Regina man mistaken for inventor of Wordle fielding flood of emails, CNN interview request
Josh Wardle says he'd be happy to field media requests for actual creator of the popular online word puzzle
At first, Josh Wardle thought the text message from the American news channel CNN asking him for an interview was a scam.
After all, why would CNN's flagship morning news program New Day want to spend six minutes of prime network time interviewing a 30-year-old equipment salesman from Regina?
It turns out the show's producer did want to interview Josh Wardle — just not the one living in Regina.
"He called and he said, 'Hey, Josh, I'd like to congratulate you on the success of Wordle,' and me being kind of oblivious, in the moment I was like, 'I honestly have no idea what you're talking about,'" the Regina man said.
What the CNN producer was talking about was a new and tremendously popular online word puzzle game invented by one Josh Wardle, and named Wordle as a play on his name.
The puzzle is simple enough: once per day, players have six chances to guess a five-letter word of the day. Colour-coding in the five blocks gives players clues about whether they have the right letters.
Though it sounds basic, the game has hooked hundreds of thousands of people who visit the site each day to try to solve the latest puzzle — including Regina's Jason Hammond.
"They only release one puzzle a day … so everyone gets to work on that one puzzle and then you're done," said Hammond, who says his wife is also hooked on Wordle.

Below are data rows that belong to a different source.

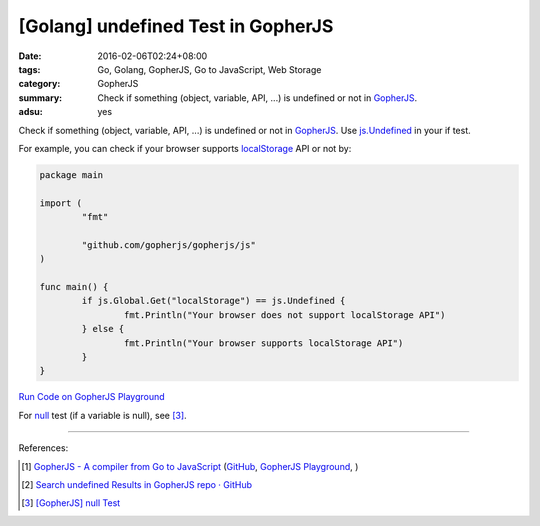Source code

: [Golang] undefined Test in GopherJS
###################################

:date: 2016-02-06T02:24+08:00
:tags: Go, Golang, GopherJS, Go to JavaScript, Web Storage
:category: GopherJS
:summary: Check if something (object, variable, API, ...) is undefined or not in
          GopherJS_.
:adsu: yes


Check if something (object, variable, API, ...) is undefined or not in
GopherJS_. Use `js.Undefined`_ in your if test.

For example, you can check if your browser supports localStorage_ API or not by:

.. code-block:: go

  package main

  import (
          "fmt"

          "github.com/gopherjs/gopherjs/js"
  )

  func main() {
          if js.Global.Get("localStorage") == js.Undefined {
                  fmt.Println("Your browser does not support localStorage API")
          } else {
                  fmt.Println("Your browser supports localStorage API")
          }
  }


`Run Code on GopherJS Playground <http://www.gopherjs.org/playground/#/Kxr4h5nxBQ>`_

For null_ test (if a variable is null), see [3]_.

----

References:

.. [1] `GopherJS - A compiler from Go to JavaScript <http://www.gopherjs.org/>`_
       (`GitHub <https://github.com/gopherjs/gopherjs>`__,
       `GopherJS Playground <http://www.gopherjs.org/playground/>`_,
       |godoc|)

.. [2] `Search undefined Results in GopherJS repo · GitHub <https://github.com/gopherjs/gopherjs/search?utf8=%E2%9C%93&q=undefined>`_

.. [3] `[GopherJS] null Test <{filename}../../../2017/01/05/gopherjs-null-test%en.rst>`_


.. _GopherJS: http://www.gopherjs.org/
.. _localStorage: https://developer.mozilla.org/en/docs/Web/API/Window/localStorage
.. _js.Undefined: https://godoc.org/github.com/gopherjs/gopherjs/js#Object
.. _null: https://developer.mozilla.org/en/docs/Web/JavaScript/Reference/Global_Objects/null

.. |godoc| image:: https://godoc.org/github.com/gopherjs/gopherjs/js?status.png
   :target: https://godoc.org/github.com/gopherjs/gopherjs/js

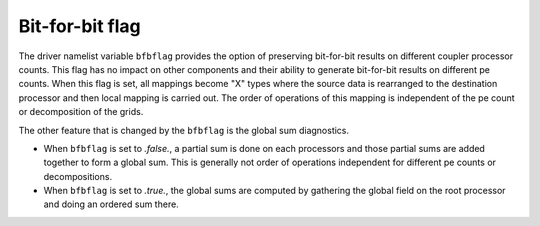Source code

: Bit-for-bit flag
============================

The driver namelist variable ``bfbflag`` provides the option of preserving bit-for-bit results on different coupler processor counts.
This flag has no impact on other components and their ability to generate bit-for-bit results on different pe counts. 
When this flag is set, all mappings become "X" types where the source data is rearranged to the destination processor and then local mapping is carried out.
The order of operations of this mapping is independent of the pe count or decomposition of the grids. 

The other feature that is changed by the ``bfbflag`` is the global sum diagnostics.

- When  ``bfbflag`` is set to *.false.*, a partial sum is done on each processors and those partial sums are added together to form a global sum.  This is generally not order of operations independent for different pe counts or decompositions.
- When ``bfbflag`` is set to *.true.*, the global sums are computed by gathering the global field on the root processor and doing an ordered sum there.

"That's kind of contrary to a lot of other things we do in society. Right now it's a very bingeable culture, where we watch Netflix and we binge Netflix and we binge social media feeds and we binge junk food and we binge everything these days."
Wordle's popularity has skyrocketed to the point there are even knock-offs and rogue bots launched to try to ruin the daily Wordle fun by giving away the answer.

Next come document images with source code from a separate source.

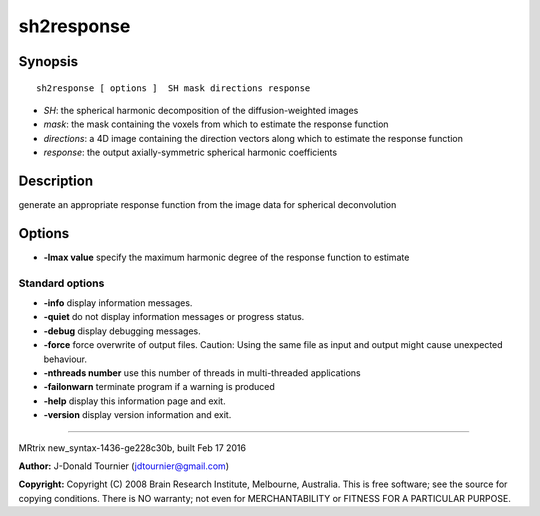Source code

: sh2response
===========

Synopsis
--------

::

    sh2response [ options ]  SH mask directions response

-  *SH*: the spherical harmonic decomposition of the diffusion-weighted
   images
-  *mask*: the mask containing the voxels from which to estimate the
   response function
-  *directions*: a 4D image containing the direction vectors along which
   to estimate the response function
-  *response*: the output axially-symmetric spherical harmonic
   coefficients

Description
-----------

generate an appropriate response function from the image data for
spherical deconvolution

Options
-------

-  **-lmax value** specify the maximum harmonic degree of the response
   function to estimate

Standard options
^^^^^^^^^^^^^^^^

-  **-info** display information messages.

-  **-quiet** do not display information messages or progress status.

-  **-debug** display debugging messages.

-  **-force** force overwrite of output files. Caution: Using the same
   file as input and output might cause unexpected behaviour.

-  **-nthreads number** use this number of threads in multi-threaded
   applications

-  **-failonwarn** terminate program if a warning is produced

-  **-help** display this information page and exit.

-  **-version** display version information and exit.

--------------

MRtrix new_syntax-1436-ge228c30b, built Feb 17 2016

**Author:** J-Donald Tournier (jdtournier@gmail.com)

**Copyright:** Copyright (C) 2008 Brain Research Institute, Melbourne,
Australia. This is free software; see the source for copying conditions.
There is NO warranty; not even for MERCHANTABILITY or FITNESS FOR A
PARTICULAR PURPOSE.
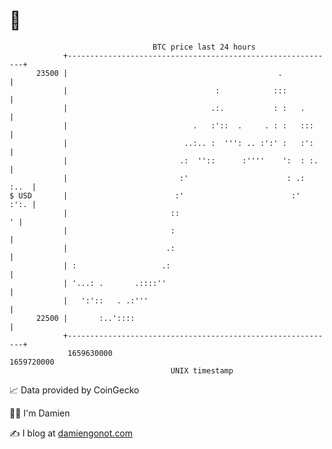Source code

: * 👋

#+begin_example
                                   BTC price last 24 hours                    
               +------------------------------------------------------------+ 
         23500 |                                               .            | 
               |                                 :            :::           | 
               |                                .:.           : :   .       | 
               |                            .   :'::  .     . : :   :::     | 
               |                          ..:.. :  ''': .. :':' :   :':     | 
               |                         .:  ''::      :''''    ':  : :.    | 
               |                         :'                      : .:  :..  | 
   $ USD       |                        :'                        :'   :':. | 
               |                       ::                                 ' | 
               |                       :                                    | 
               |                      .:                                    | 
               | :                   .:                                     | 
               | '...: .       .::::''                                      | 
               |   ':'::   . .:'''                                          | 
         22500 |       :..'::::                                             | 
               +------------------------------------------------------------+ 
                1659630000                                        1659720000  
                                       UNIX timestamp                         
#+end_example
📈 Data provided by CoinGecko

🧑‍💻 I'm Damien

✍️ I blog at [[https://www.damiengonot.com][damiengonot.com]]
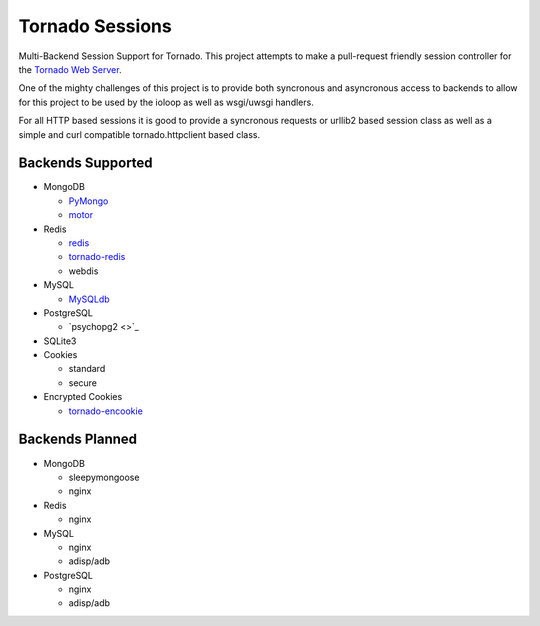 Tornado Sessions
================

Multi-Backend Session Support for Tornado.  This project attempts to make a pull-request friendly session controller
for the `Tornado Web Server <http://www.tornadoweb.org>`_.

One of the mighty challenges of this project is to provide both syncronous and asyncronous access to backends to allow
for this project to be used by the ioloop as well as wsgi/uwsgi handlers.

For all HTTP based sessions it is good to provide a syncronous requests or urllib2 based session class as well as a
simple and curl compatible tornado.httpclient based class.


Backends Supported
------------------

* MongoDB

  * `PyMongo <http://api.mongodb.org/python/current/>`_
  * `motor <http://motor.readthedocs.org/en/stable/>`_
  
* Redis

  * `redis <https://redis-py.readthedocs.org/en/latest/>`_
  * `tornado-redis <https://github.com/leporo/tornado-redis/>`_
  * webdis
  
* MySQL

  * `MySQLdb <http://mysql-python.sourceforge.net/MySQLdb.html>`_
  
* PostgreSQL

  * `psychopg2 <>`_

* SQLite3
  
* Cookies

  * standard
  * secure

* Encrypted Cookies

  * `tornado-encookie <https://github.com/whardier/tornado-encookie/>`_

Backends Planned
----------------

* MongoDB

  * sleepymongoose
  * nginx
  
* Redis

  * nginx
  
* MySQL

  * nginx
  * adisp/adb
  
* PostgreSQL

  * nginx
  * adisp/adb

And Regina's Josh Wardle just happens to share the same name as the elusive and media-shy creator of the game.
The Josh Wardle who invented Wordle lives in Brooklyn, N.Y., and made the puzzle up for his partner, who likes word games, he told the New York Times.

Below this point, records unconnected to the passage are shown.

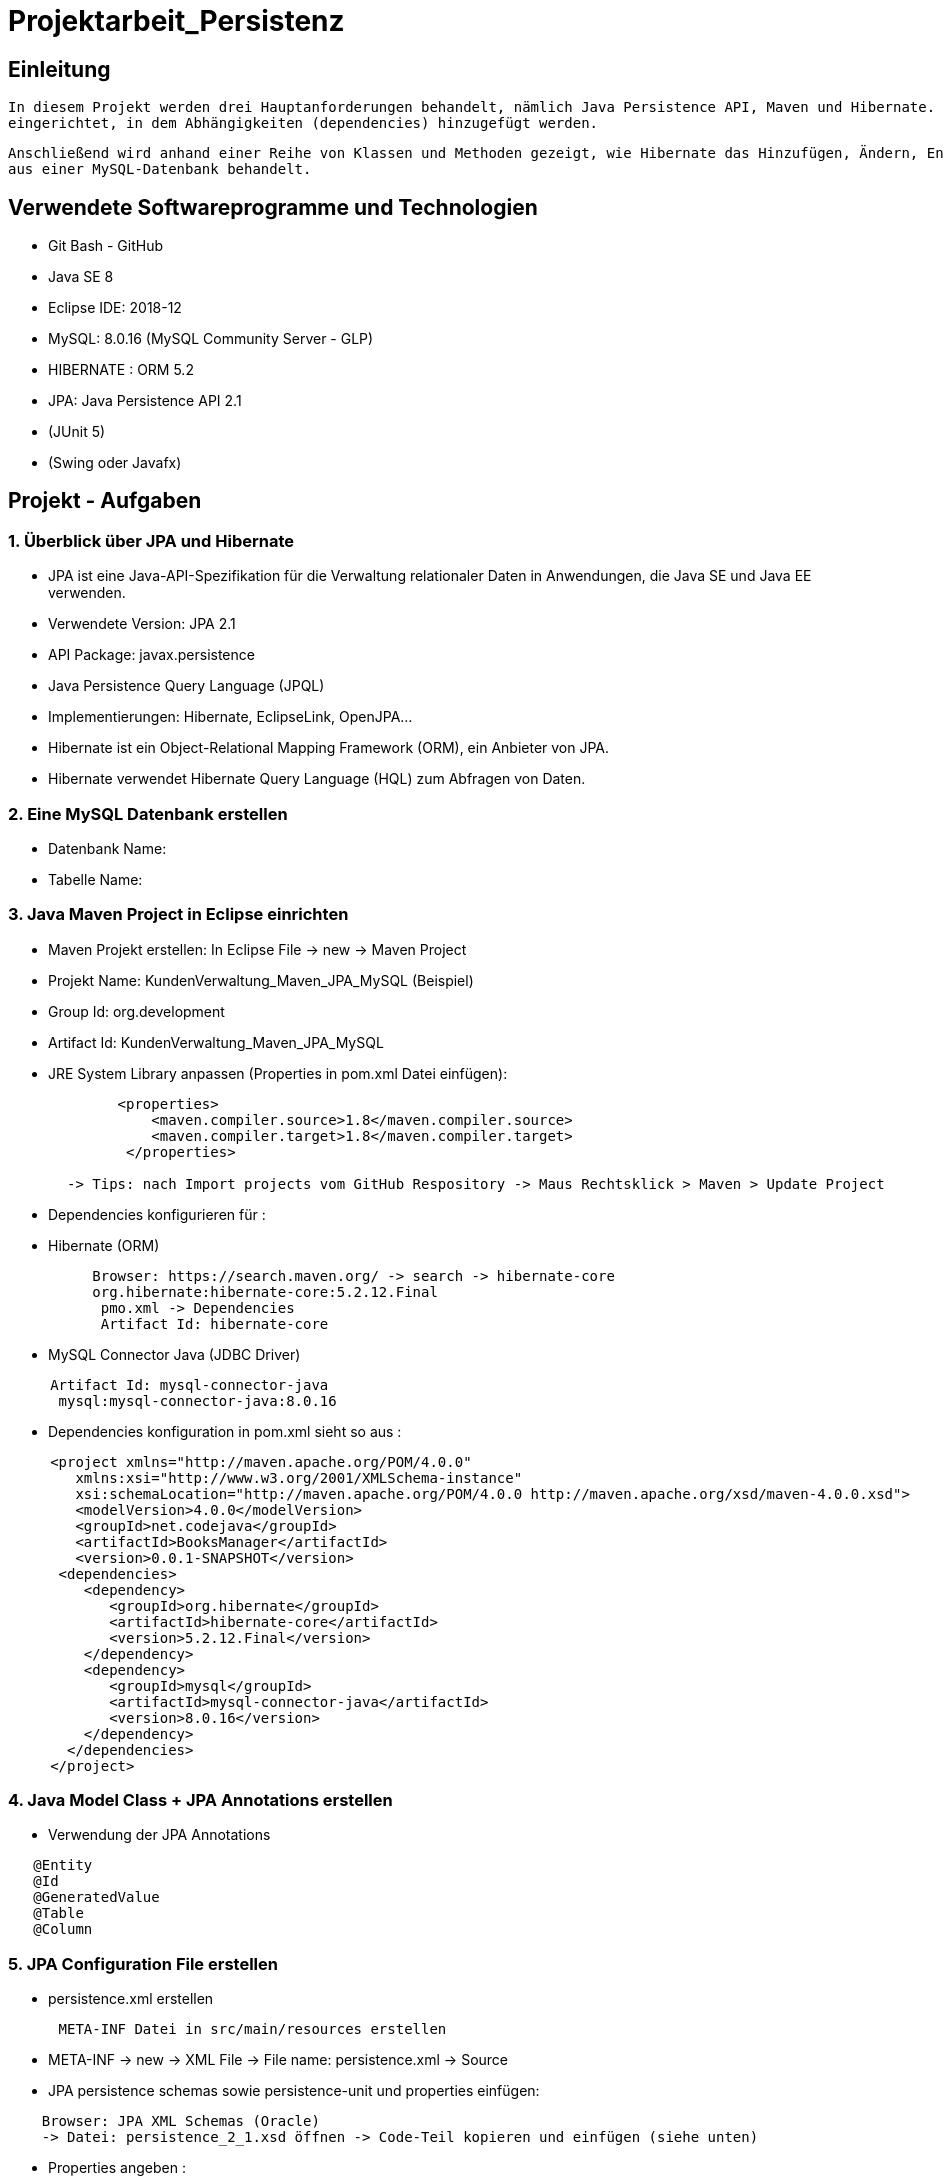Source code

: = Projektarbeit_Persistenz

== Einleitung

 In diesem Projekt werden drei Hauptanforderungen behandelt, nämlich Java Persistence API, Maven und Hibernate. Der Projektprozess wird mit Maven 
 eingerichtet, in dem Abhängigkeiten (dependencies) hinzugefügt werden.

 Anschließend wird anhand einer Reihe von Klassen und Methoden gezeigt, wie Hibernate das Hinzufügen, Ändern, Entfernen und Abrufen von Objektdaten 
 aus einer MySQL-Datenbank behandelt.

== Verwendete Softwareprogramme und Technologien

* Git Bash - GitHub
* Java SE 8
* Eclipse IDE: 2018-12
* MySQL: 8.0.16 (MySQL Community Server - GLP)
* HIBERNATE : ORM 5.2
* JPA: Java Persistence API 2.1
* (JUnit 5)
* (Swing oder Javafx)

== Projekt - Aufgaben

=== 1.	Überblick über JPA und Hibernate

* JPA ist eine Java-API-Spezifikation für die Verwaltung relationaler Daten in Anwendungen, die Java SE und Java EE verwenden.
* Verwendete Version: JPA 2.1
* API Package: javax.persistence
* Java Persistence Query Language (JPQL)
* Implementierungen: Hibernate, EclipseLink, OpenJPA…
* Hibernate ist ein Object-Relational Mapping Framework (ORM), ein Anbieter von  JPA.
* Hibernate verwendet Hibernate Query Language (HQL) zum Abfragen von Daten.

=== 2.	Eine MySQL Datenbank erstellen

* Datenbank Name:
* Tabelle Name:

=== 3. Java Maven Project in Eclipse einrichten

* Maven Projekt erstellen: In Eclipse File -> new -> Maven Project

* Projekt Name: KundenVerwaltung_Maven_JPA_MySQL (Beispiel)
* Group Id: org.development
* Artifact Id: KundenVerwaltung_Maven_JPA_MySQL

* JRE System Library anpassen (Properties in pom.xml Datei einfügen):
[listing]
----
             <properties>
                 <maven.compiler.source>1.8</maven.compiler.source>
                 <maven.compiler.target>1.8</maven.compiler.target>
              </properties>
         
       -> Tips: nach Import projects vom GitHub Respository -> Maus Rechtsklick > Maven > Update Project
   
----

* Dependencies konfigurieren für :
* Hibernate (ORM)
[listing]
----
          Browser: https://search.maven.org/ -> search -> hibernate-core
          org.hibernate:hibernate-core:5.2.12.Final
           pmo.xml -> Dependencies
           Artifact Id: hibernate-core
    
----

* MySQL Connector Java (JDBC Driver)
[listing]
----
     Artifact Id: mysql-connector-java
      mysql:mysql-connector-java:8.0.16
 
----

* Dependencies konfiguration in pom.xml sieht so aus :
[listing]
----
     <project xmlns="http://maven.apache.org/POM/4.0.0"
        xmlns:xsi="http://www.w3.org/2001/XMLSchema-instance"
        xsi:schemaLocation="http://maven.apache.org/POM/4.0.0 http://maven.apache.org/xsd/maven-4.0.0.xsd">
        <modelVersion>4.0.0</modelVersion>
        <groupId>net.codejava</groupId>
        <artifactId>BooksManager</artifactId>
        <version>0.0.1-SNAPSHOT</version>
      <dependencies>
         <dependency>
            <groupId>org.hibernate</groupId>
            <artifactId>hibernate-core</artifactId>
            <version>5.2.12.Final</version>
         </dependency>
         <dependency>
            <groupId>mysql</groupId>
            <artifactId>mysql-connector-java</artifactId>
            <version>8.0.16</version>
         </dependency>
       </dependencies>
     </project>
----

=== 4. Java Model Class +  JPA Annotations erstellen

* Verwendung der JPA Annotations
[listing]
----
   @Entity
   @Id
   @GeneratedValue
   @Table
   @Column
----

=== 5.	JPA Configuration File erstellen

* persistence.xml erstellen
[listing]
----
      META-INF Datei in src/main/resources erstellen
  
----

* META-INF -> new -> XML File -> File name: persistence.xml -> Source
* JPA persistence schemas sowie persistence-unit und properties einfügen:
[listing]
----
    Browser: JPA XML Schemas (Oracle) 
    -> Datei: persistence_2_1.xsd öffnen -> Code-Teil kopieren und einfügen (siehe unten) 
     
----

* Properties angeben :
[listing]
----
    JDBC: URL, User, Password
    Show und Format SQL  

----

* konfiguration in persistence.xml sieht so aus :
[listing]
----
    <?xml version="1.0" encoding="UTF-8"?>
    <persistence xmlns="http://xmlns.jcp.org/xml/ns/persistence"
    xmlns:xsi="http://www.w3.org/2001/XMLSchema-instance"
    xsi:schemaLocation="http://xmlns.jcp.org/xml/ns/persistence
          http://xmlns.jcp.org/xml/ns/persistence/persistence_2_1.xsd"
    version="2.1">
    <persistence-unit name="BookUnit">
    <properties>
        <property name="javax.persistence.jdbc.url" value="jdbc:mysql://localhost:3306/booksdb?serverTimezone=UTC" />
        <property name="javax.persistence.jdbc.user" value="root" />
        <property name="javax.persistence.jdbc.password" value="******" />
        <property name="javax.persistence.jdbc.driver" value="com.mysql.jdbc.Driver" />
        <property name="hibernate.show_sql" value="true"/>
        <property name="hibernate.format_sql" value="true"/>
    </properties>
    </persistence-unit>
    </persistence>
----

=== 6. Verwendung der EntityManager and EntityManagerFactory

* EntityManager

* Ein Persistenzkontext ist eine Menge von Entities (Objekt der Modellklassen.
* EntityManager wird verwendet, um mit dem Persistenzkontext zu interagieren (Datenbank).
* Verwaltung der Entitätsinstanzen und deren Lebenszyklus (begin und end).
* Verwendung der CRUD Methoden (create, update, remove, find, Query Entities). 
* EntityManagerFactory

* Die EntityManagerFactory wird einer Persistenzeinheit zugeordnet.
* Erzeugt eine EntityManager.

=== 7. Testprogramm

* Schritte:

* EntityManagerFactory erzeugen
* EntityManager erzeugen 
* Transaction beginnen 
* Persist ein Objekt (Bsp. Book)
* Commit die Transaction
* Close die EntityManager
* Close die EntityManagerFactory

=== 8. Ziel (To Do)

* KundenVerwaltung_Maven_JPA_MySQL bearbeiten

* siehe KundenVerwaltung_Maven_JPA_MySQL[Projectarbeit_Persistenz master]

* Testprogramm (BooksManager) Schritte folgen 

=== 9. Hibernate Lifeziklus und CRUD Methoden

=== 10. Tips

[listing]
----
- compiler error sign
-> In Eclipse > window > Show View > Other > Problems
----

[listing]
----
- Java compiler level does not match the version of the installed Java project facet
-> Can you do it: - Right-click on your project - Click Properties - Click the "Project Facets" option on the left
   menu - Under Facets section "Java" on the right, change it to  "1.8" or your version... - Click Ok
               
----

But now, Regina's Wardle has been inundated with emails and has seen LinkedIn searches for his name increase by the hundreds as people try to locate Wordle's creator.
Some mistaken sleuthing led the CNN producer to the Regina Josh Wardle, rather than the Brooklyn Josh Wardle.
"I'm not [going to], but it's getting to the point where I've seen enough articles saying people have reached out for comment and haven't gotten anything that I just might pick up the mantle and see if I can ride this for a bit," the Regina man said.
"Maybe I'll reach out to him and we can kind of come up with some mutual agreement that he can have all the undercover fame and I'll take the front face of it all."
Regina's Wardle, who notes his name is fairly unique, hopes his 15 minutes of fame will be for something more than a case of mistaken identity.
"I feel like I need to do something … substantial because there's a very good chance that this is the peak of name recognition of Josh Wardle," he said.
"And at 30, having your name recognition peak is a little bit of a depressing thought. So I feel like it's just given me motivation to find my own thing to do and try to make a name for myself."
And if nothing else, Wardle has a new pastime — he's started playing Wordle just to find out what all the fuss was about.